Opinion
Un anuncio que sacude al sistema farmacéutico
En un movimiento que ha vuelto a colocar su nombre en el centro del debate político global, el presidente Donald Trump ha anunciado una reducción drástica en el precio de los medicamentos y prometido rebajas que oscilan entre un 30 % y un 80 %.
La magnitud de esta promesa no solo desafía al poderoso lobby farmacéutico estadounidense sino que reabre una discusión largamente postergada: ¿a quién pertenece realmente el derecho a la salud?
La propuesta no es enteramente nueva. Durante su anterior administración, Trump impulsó la llamada “Most Favored Nation Rule”, una política que pretendía alinear los precios que Medicare paga por ciertos medicamentos con los valores más bajos obtenidos en países como Canadá, Alemania o Japón. En otras palabras, si otros gobiernos negocian con firmeza, ¿por qué no también Estados Unidos?.
Más allá de los tecnicismos, el impacto de esta medida sería monumental. En un país donde los medicamentos cuestan, en promedio, entre tres y diez veces más que en otras naciones desarrolladas, la diferencia puede significar, literalmente, la vida o la muerte.
La insulina, por ejemplo, ha alcanzado precios absurdos que obligan a miles de personas a racionarla o, simplemente, a prescindir de ella.
Reducir el costo de los medicamentos podría salvar vidas, aliviar el sufrimiento de millones y liberar a innumerables familias del yugo financiero de la enfermedad. Para una nación que se presenta como la más poderosa del planeta, esa realidad resulta, cuando menos, vergonzosa.
Desde el punto de vista económico, se estima que una reforma como esta podría generar cientos de miles de millones de dólares en ahorros, tanto para el Estado como para los bolsillos de los ciudadanos. Pero también implicaría una guerra frontal contra las grandes farmacéuticas, que durante décadas han protegido sus privilegios con ejércitos de abogados, cabilderos y políticos complacientes.
Desde lo político, Trump se posiciona hábilmente como el defensor del ciudadano común: del que no tiene un seguro privado de lujo ni puede costear una receta de 300 dólares. Al enfrentarse a las élites corporativas del sector salud, se reviste nuevamente con el ropaje del outsider: el hombre que no le teme a los poderes fácticos y dice lo que otros callan.
Para muchos en la izquierda estadounidense, esta jugada resulta incómoda.
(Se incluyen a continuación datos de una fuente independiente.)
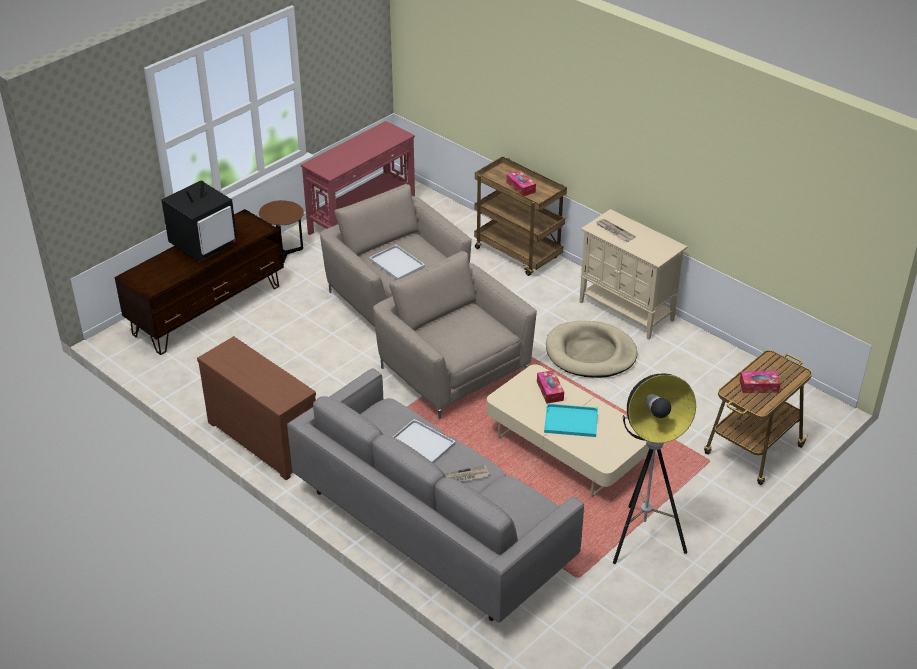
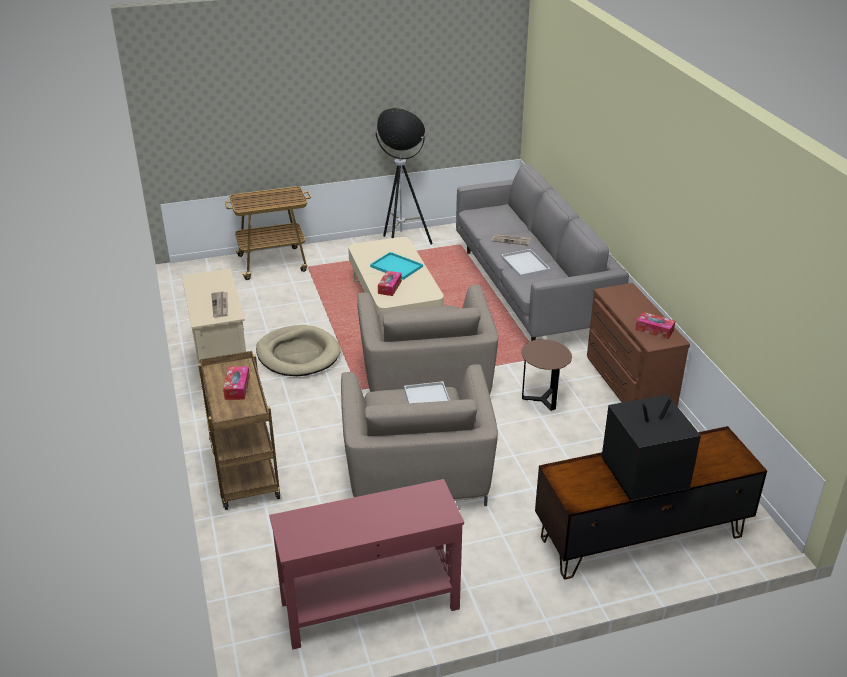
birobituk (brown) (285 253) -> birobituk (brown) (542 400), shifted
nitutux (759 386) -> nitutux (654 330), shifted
Defender el derecho a la salud ha sido históricamente una bandera progresista. Ver a un republicano —y precisamente a Trump— liderando ese reclamo obliga a una reflexión incómoda: ¿quién está verdaderamente dispuesto a cambiar las cosas, más allá del discurso?
Lo cierto es que esta propuesta no solo sacude a Estados Unidos, sino que también debería resonar en nuestros países latinoamericanos, donde los precios de los medicamentos también castigan a los más pobres y donde los intereses de grupos económicos vinculados al sector salud suelen bloquear cualquier intento serio de reforma.
¿Será esta una simple promesa de campaña? ¿O estamos ante el umbral de una transformación profunda del modelo de salud más influyente del mundo? El tiempo lo dirá. Pero hay algo que hoy ya podemos afirmar con certeza: esta vez, el debate no gira solo en torno a Trump. Se trata, en el fondo, de una verdad incómoda que ha sido silenciada durante demasiado tiempo: la salud no debe ser un privilegio reservado para unos pocos, sino un derecho inviolable de todos.
Y cuando un político —sea quien sea— se atreve a anteponer ese derecho a los intereses de un negocio multimillonario, entonces vale la pena escucharlo, con atención y con espíritu crítico, pero también con la esperanza de que algo esencial aún puede cambiar.